The Query that creates a table is mentioned below and you need to believe me that it does a Full Table Scan on ST Table.
create table D_ME1 as select ST.SRC_SYS_REF_ID SRC_SYS_REF_ID, ST.XCD_SRC_ENTY_REF_ID SRC_ENTY_REF_ID, ST.XCD_SRC_ID SRC_SYS_ID, (select REF.REF_ID from test.reference_v REF where REF.REF_TYP_NAME='OGRDS ENTITY TYPE' and REF.REF_VAL = 'CROSSCODE') OGRDS_ENTY_REF_ID, 'XCD' OGRDS_ENTY_NAME, XCD_ID_SEQ.NEXTVAL OGRDS_ID, 'PNB_MDL_LOAD' CRTD_BY, sys_extract_utc(systimestamp) CRTD_DTTM, 'PNB_MDL_LOAD' UPD_BY, sys_extract_utc(systimestamp) UPD_DTTM from P2_MDL_E2E.ST ST where (1=1) And (ST.SRC_SYS_REF_ID=1) AND ('Y')=(SELECT INTF_A.RUN_IND FROM p2_mdl_ctrl_e2e.CT_LST INTF_A WHERE INTF_A.INTF_NAME='PNB_MDL_INT_XREF_XCD_B' AND INTF_A.SRC_SYS_REF_ID=1 AND INTF_A.SCEN_NAME='PNB_MDL_PKG_XREF_XCD_B' AND INTF_A.FLOW_NAME='EIMDB_INITIAL_LOAD');
A simple change in the query improved the performance and the execution time was 3-4 minutes. This was primarily due to Query Offloading, which forces the processing of the Query at the Storage level and sent only the relevant data to the Database. This is the first approach mentioned above. What was the change that triggered the important Optimization of Offloading ? In other words, What prevented the Original Query to be Offloaded to the Exadata Storage ? The answer is the XCD_ID_SEQ.NEXTVAL. With Oracle Sequences, the database engine has to generate and maintain the values in the SGA. Oracle Sequences cannot be offloaded and therefore, if these are specified in the query, the optimization fallsback to the traditional method of sending each block to the SGA. For testing purpose, when the Sequence was replaced by rownum (and as a final workaround to to_char(sysdate,’DDMMYYYYHH24MISS’)||rownum) offloading came into effect and the execution time dropped to 3-4 minutes.
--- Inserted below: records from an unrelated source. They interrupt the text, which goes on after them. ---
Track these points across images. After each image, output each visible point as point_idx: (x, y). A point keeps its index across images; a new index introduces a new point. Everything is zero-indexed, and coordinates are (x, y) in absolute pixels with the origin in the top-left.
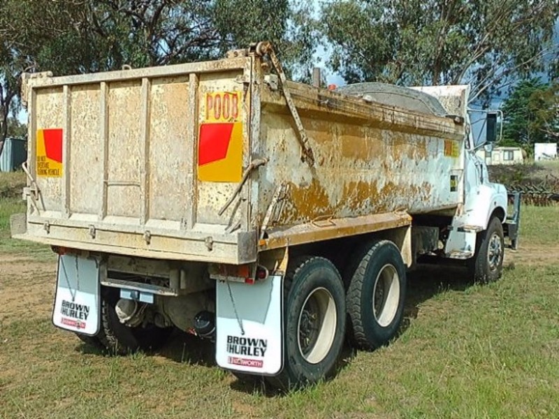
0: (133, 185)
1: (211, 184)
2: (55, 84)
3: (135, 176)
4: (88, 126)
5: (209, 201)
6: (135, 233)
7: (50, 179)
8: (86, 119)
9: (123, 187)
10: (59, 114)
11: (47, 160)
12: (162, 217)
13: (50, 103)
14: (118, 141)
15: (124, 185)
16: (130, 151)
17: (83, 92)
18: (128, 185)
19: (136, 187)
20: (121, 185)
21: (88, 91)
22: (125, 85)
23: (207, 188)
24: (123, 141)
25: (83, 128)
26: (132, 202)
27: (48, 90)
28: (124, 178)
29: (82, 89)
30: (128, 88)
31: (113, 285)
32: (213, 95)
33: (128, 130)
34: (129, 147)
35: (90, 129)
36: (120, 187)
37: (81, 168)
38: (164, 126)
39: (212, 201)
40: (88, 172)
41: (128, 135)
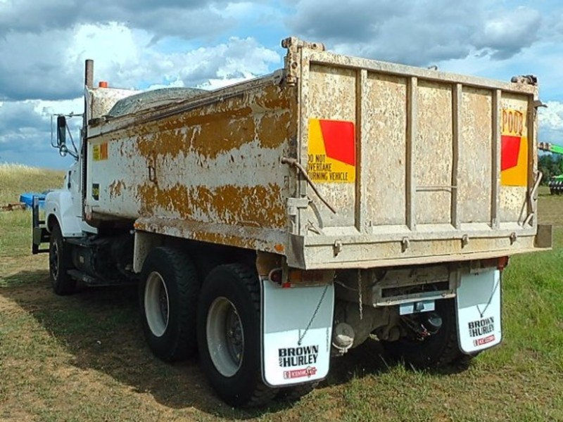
0: (443, 190)
1: (507, 188)
2: (351, 64)
3: (445, 181)
4: (389, 123)
5: (506, 203)
6: (454, 239)
7: (332, 185)
8: (387, 115)
9: (432, 193)
10: (345, 103)
11: (328, 160)
12: (470, 220)
13: (331, 87)
14: (426, 143)
15: (433, 191)
16: (441, 155)
17: (379, 82)
18: (436, 190)
19: (445, 192)
20: (429, 191)
21: (386, 82)
22: (430, 85)
23: (505, 192)
24: (432, 144)
25: (382, 124)
26: (441, 208)
27: (325, 68)
28: (433, 183)
29: (378, 79)
30: (434, 90)
31: (391, 303)
32: (508, 112)
33: (438, 133)
34: (439, 152)
35: (392, 128)
36: (427, 192)
37: (381, 172)
38: (472, 133)
39: (508, 202)
40: (389, 177)
41: (437, 138)
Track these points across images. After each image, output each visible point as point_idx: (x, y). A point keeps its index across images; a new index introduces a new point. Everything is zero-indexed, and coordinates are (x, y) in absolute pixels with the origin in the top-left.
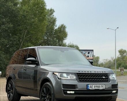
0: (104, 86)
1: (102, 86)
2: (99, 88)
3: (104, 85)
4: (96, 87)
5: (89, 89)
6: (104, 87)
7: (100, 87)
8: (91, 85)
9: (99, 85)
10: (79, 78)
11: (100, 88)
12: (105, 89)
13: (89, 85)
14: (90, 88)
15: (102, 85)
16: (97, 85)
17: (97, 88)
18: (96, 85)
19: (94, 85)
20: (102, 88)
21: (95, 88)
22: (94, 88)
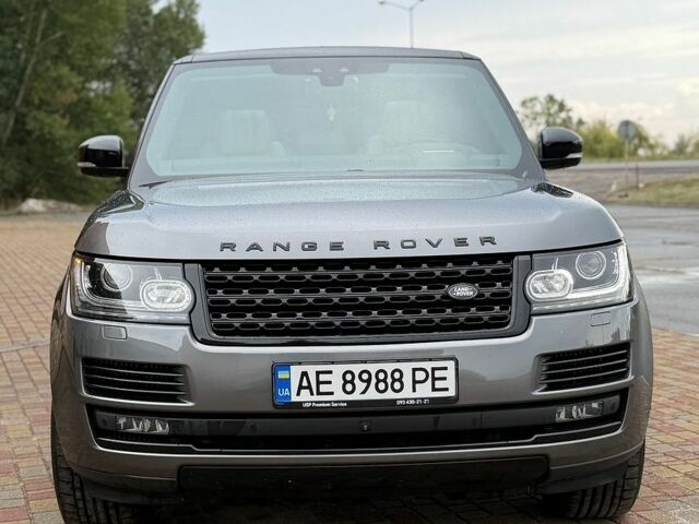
0: (450, 374)
1: (420, 376)
2: (390, 395)
3: (451, 365)
4: (360, 386)
5: (295, 398)
6: (450, 383)
7: (407, 380)
8: (311, 370)
9: (389, 367)
10: (215, 309)
11: (407, 393)
12: (462, 402)
13: (296, 371)
14: (305, 396)
15: (428, 366)
16: (373, 368)
17: (372, 395)
18: (357, 369)
19: (338, 370)
20: (425, 391)
21: (356, 396)
22: (340, 395)
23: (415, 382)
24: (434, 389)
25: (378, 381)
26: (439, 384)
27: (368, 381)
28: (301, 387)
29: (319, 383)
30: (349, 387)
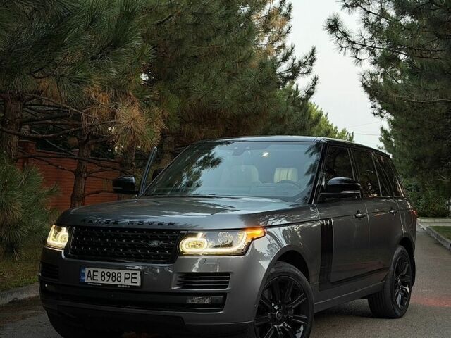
0: (138, 276)
3: (138, 273)
4: (107, 278)
5: (86, 281)
6: (138, 280)
8: (92, 270)
11: (122, 283)
15: (130, 272)
16: (111, 271)
17: (110, 282)
19: (100, 270)
23: (125, 278)
24: (132, 282)
25: (113, 277)
26: (134, 280)
27: (109, 276)
28: (88, 277)
29: (94, 275)
30: (103, 278)
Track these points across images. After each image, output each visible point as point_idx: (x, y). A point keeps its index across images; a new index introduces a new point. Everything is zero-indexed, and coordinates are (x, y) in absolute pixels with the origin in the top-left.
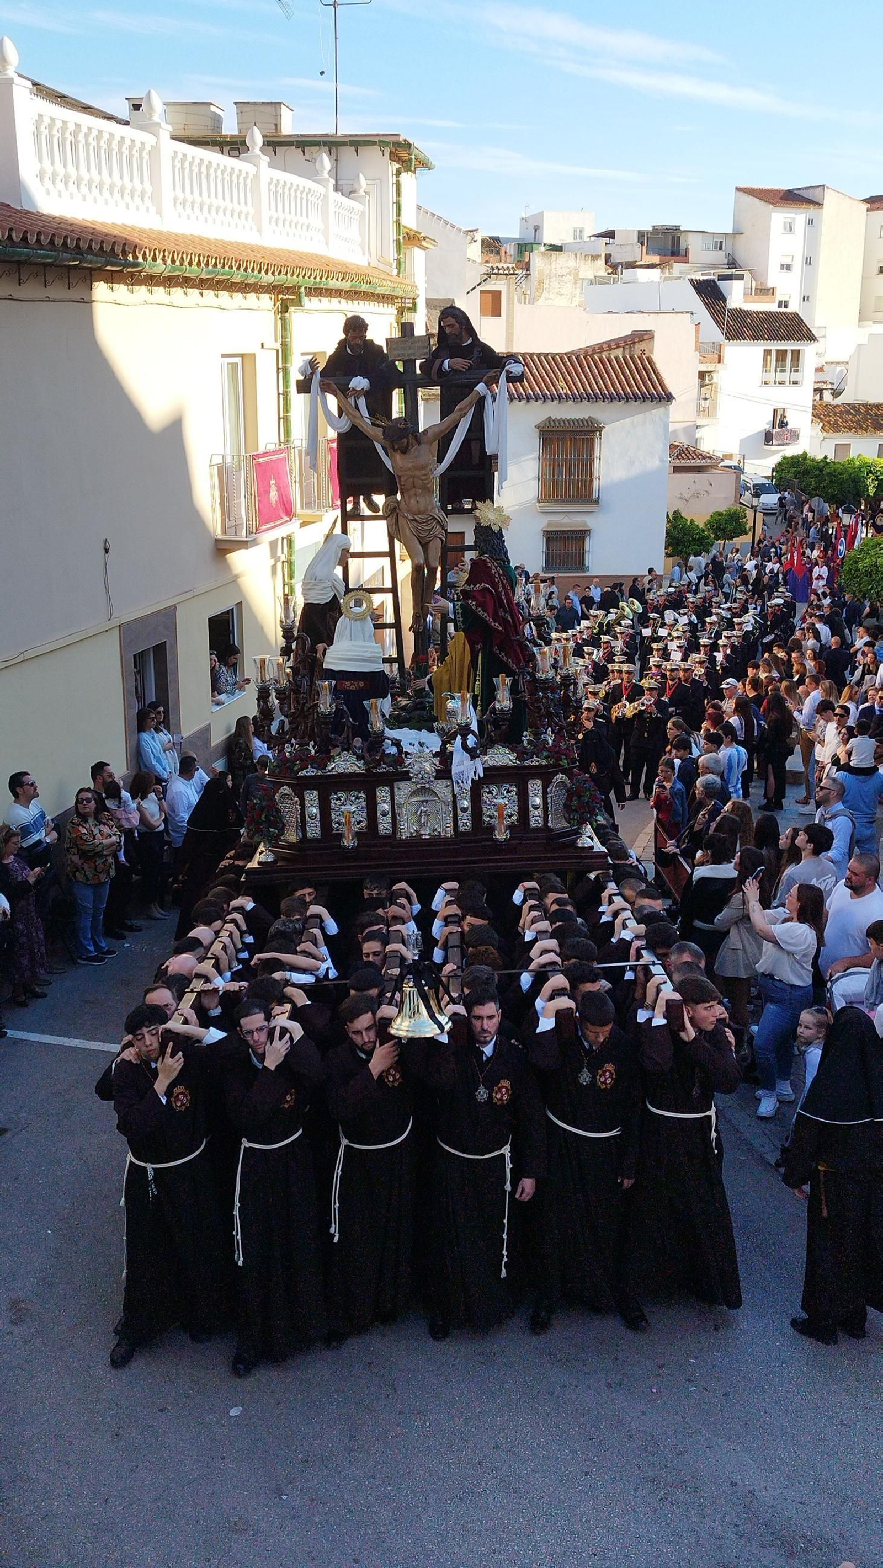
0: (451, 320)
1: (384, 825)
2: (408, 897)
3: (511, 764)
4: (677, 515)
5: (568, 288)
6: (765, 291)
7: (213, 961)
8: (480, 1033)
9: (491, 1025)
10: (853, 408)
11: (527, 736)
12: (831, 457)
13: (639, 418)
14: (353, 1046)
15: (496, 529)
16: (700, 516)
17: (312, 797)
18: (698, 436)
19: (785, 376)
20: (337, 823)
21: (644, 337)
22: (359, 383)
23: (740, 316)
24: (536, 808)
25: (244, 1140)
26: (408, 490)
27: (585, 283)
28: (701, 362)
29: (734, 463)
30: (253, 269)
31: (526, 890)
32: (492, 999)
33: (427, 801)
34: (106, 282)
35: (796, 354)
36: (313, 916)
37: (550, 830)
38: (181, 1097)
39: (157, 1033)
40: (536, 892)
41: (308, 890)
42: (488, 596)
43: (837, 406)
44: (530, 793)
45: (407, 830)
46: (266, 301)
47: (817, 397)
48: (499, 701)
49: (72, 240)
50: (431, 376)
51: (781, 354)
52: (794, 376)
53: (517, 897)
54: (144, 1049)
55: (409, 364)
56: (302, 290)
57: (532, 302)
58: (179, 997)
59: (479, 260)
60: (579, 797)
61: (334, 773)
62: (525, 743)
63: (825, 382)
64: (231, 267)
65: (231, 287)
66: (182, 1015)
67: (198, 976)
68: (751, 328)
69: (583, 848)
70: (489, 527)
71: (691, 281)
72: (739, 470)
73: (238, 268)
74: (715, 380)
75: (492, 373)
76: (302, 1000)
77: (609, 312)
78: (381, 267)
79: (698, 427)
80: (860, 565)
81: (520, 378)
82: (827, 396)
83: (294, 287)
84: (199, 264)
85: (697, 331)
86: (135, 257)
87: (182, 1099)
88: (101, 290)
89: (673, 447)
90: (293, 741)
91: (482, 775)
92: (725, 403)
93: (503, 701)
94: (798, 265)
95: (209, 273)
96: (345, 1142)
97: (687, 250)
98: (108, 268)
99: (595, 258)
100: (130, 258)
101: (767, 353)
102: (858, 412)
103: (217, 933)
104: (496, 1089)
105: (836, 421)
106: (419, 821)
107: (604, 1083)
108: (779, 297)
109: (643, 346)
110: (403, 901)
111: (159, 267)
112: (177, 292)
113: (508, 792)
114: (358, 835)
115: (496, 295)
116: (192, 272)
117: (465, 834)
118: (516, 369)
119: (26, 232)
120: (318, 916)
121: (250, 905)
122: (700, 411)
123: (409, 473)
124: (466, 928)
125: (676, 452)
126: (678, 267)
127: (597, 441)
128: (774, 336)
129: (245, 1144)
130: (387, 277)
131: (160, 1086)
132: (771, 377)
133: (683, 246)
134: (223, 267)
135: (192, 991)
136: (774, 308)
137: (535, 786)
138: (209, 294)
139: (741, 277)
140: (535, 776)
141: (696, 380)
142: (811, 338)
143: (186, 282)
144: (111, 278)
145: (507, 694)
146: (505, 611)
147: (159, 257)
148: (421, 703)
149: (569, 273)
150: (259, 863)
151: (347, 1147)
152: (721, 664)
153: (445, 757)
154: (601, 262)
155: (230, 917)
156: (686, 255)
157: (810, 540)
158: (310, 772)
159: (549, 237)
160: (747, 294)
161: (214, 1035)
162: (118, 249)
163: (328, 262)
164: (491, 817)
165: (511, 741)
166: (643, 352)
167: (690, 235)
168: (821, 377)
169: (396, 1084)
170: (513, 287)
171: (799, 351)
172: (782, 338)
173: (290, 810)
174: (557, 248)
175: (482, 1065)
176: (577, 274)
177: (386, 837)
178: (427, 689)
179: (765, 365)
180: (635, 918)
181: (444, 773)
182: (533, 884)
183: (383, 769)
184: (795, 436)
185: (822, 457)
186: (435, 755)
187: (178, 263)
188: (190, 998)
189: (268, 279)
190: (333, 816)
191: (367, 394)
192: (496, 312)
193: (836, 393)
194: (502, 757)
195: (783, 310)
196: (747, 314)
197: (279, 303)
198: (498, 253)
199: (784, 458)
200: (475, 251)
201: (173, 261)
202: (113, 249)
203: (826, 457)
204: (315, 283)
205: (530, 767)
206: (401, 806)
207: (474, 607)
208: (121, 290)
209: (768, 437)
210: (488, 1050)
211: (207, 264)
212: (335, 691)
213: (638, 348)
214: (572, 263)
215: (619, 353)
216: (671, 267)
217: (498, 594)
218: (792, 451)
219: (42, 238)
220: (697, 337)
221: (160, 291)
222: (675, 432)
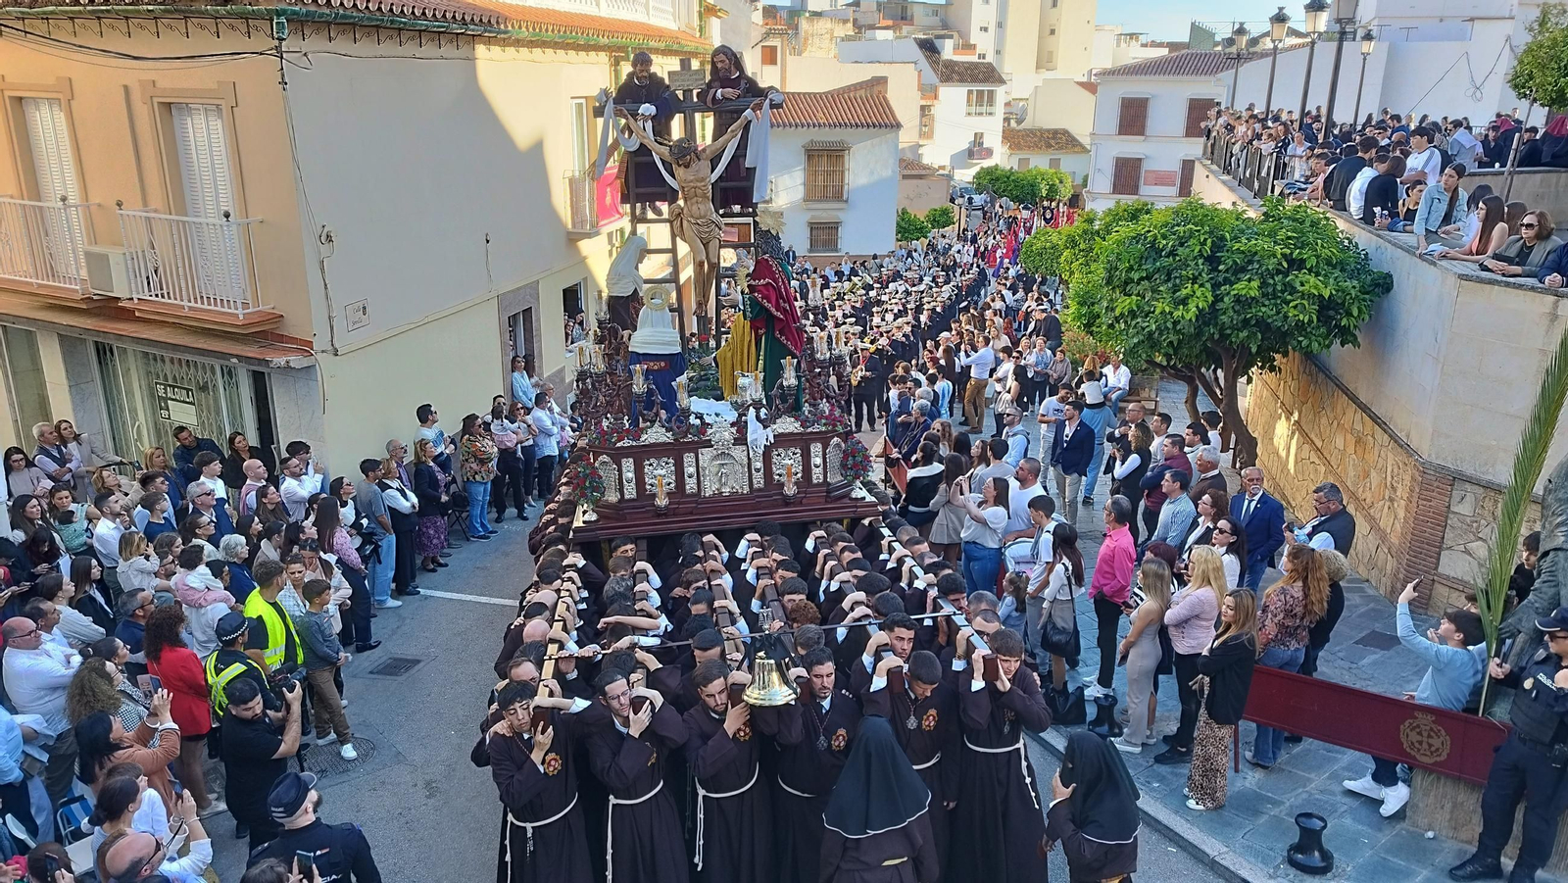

The fresh 10046 traces also revealed that the wait events for the modified query changed to “cell smart table scan” which means a Smart Scan. The final modified query is as under :
create table D_ME1 as select ST.SRC_SYS_REF_ID SRC_SYS_REF_ID, ST.XCD_SRC_ENTY_REF_ID SRC_ENTY_REF_ID, ST.XCD_SRC_ID SRC_SYS_ID, (select REF.REF_ID from test.reference_v REF where REF.REF_TYP_NAME='OGRDS ENTITY TYPE' and REF.REF_VAL = 'CROSSCODE') OGRDS_ENTY_REF_ID, 'XCD' OGRDS_ENTY_NAME, to_char(sysdate,'DDMMYYYYHH24MISS')||rownum OGRDS_ID, /* this creates a Unique value forcing Offloading */ 'PNB_MDL_LOAD' CRTD_BY, sys_extract_utc(systimestamp) CRTD_DTTM, 'PNB_MDL_LOAD' UPD_BY, sys_extract_utc(systimestamp) UPD_DTTM from P2_MDL_E2E.ST ST where (1=1) And (ST.SRC_SYS_REF_ID=1) AND ('Y')=(SELECT INTF_A.RUN_IND FROM p2_mdl_ctrl_e2e.CT_LST INTF_A WHERE INTF_A.INTF_NAME='PNB_MDL_INT_XREF_XCD_B' AND INTF_A.SRC_SYS_REF_ID=1 AND INTF_A.SCEN_NAME='PNB_MDL_PKG_XREF_XCD_B' AND INTF_A.FLOW_NAME='EIMDB_INITIAL_LOAD');
In a nutshell, while Exadata will give you tremendous performance, especially in case of a Full Table Scan, there are cases that require human intelligence. In this case, while both the queries perform a Full Table Scan, the Original prevented Optimization by way of Offloading (Smart Scan), while the modified code smartly offloaded the query to the Storage bringing down the execution time drastically.